3. EvaluateCurrentState (sub_1c000166c) semantics. The patched binary always invokes it, but it is a feature-staging gate (Feature_Servicing_IMCMemoryCorruptionFix_61262757); when that servicing feature is not enabled it returns 0 and the patched binary still takes the legacy raw-byte path. The fix is therefore active only when the feature is rolled out. Confirm experimentally that the patched driver's ETW events actually carry correctly sized descriptors under the target feature-enablement state.
4. Feature enablement. Because the corrective halving is gated behind Feature_Servicing_IMCMemoryCorruptionFix_61262757, the patched binary still runs the over-reading path when that feature is not enabled at runtime. EvaluateCurrentState returns "apply fix" when the cached feature state ([rax] at 0x1c0001683) is not equal to 1.
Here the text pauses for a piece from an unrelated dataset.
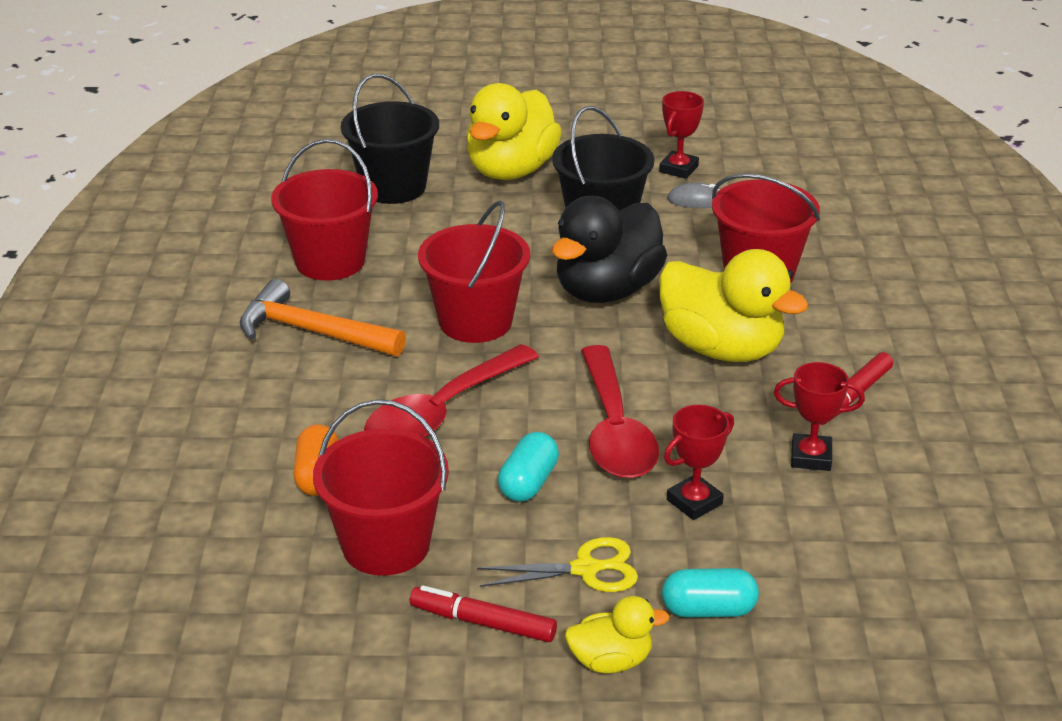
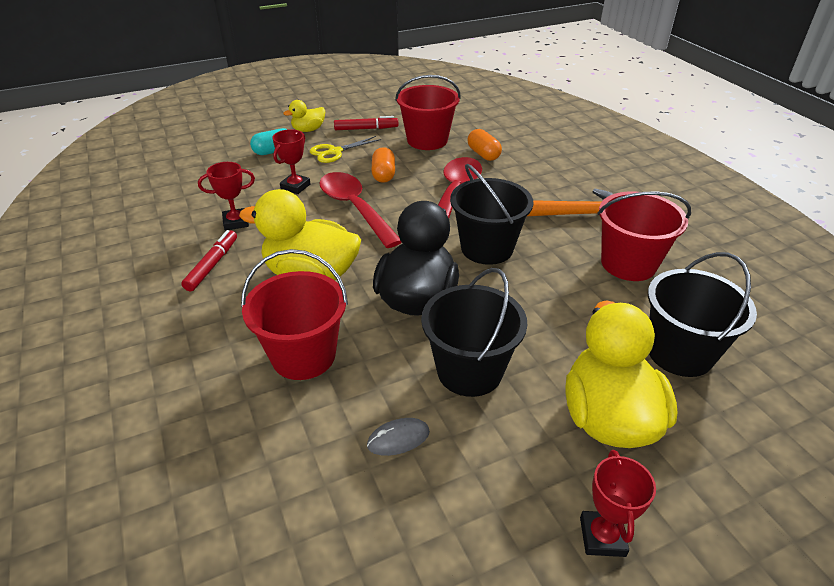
camera: 155 degrees right, 5 degrees up
(475, 321) = (487, 248): red bucket -> black bucket
(528, 483) = (383, 175): turquoise capsule -> orange capsule
(678, 169) = (443, 491): red trophy -> red trophy (602, 537)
5. Severity. The rating is Low: the over-read is bounded by the name's own length, read-only, reached only through boot-time initialization exports over admin/setup-controlled INITIALMACHINECONFIG input, and observable only by an administrator-level ETW consumer. No unprivileged attacker crosses a privilege boundary, and no arbitrary-read/write, KASLR-defeat, or code-execution path is demonstrable.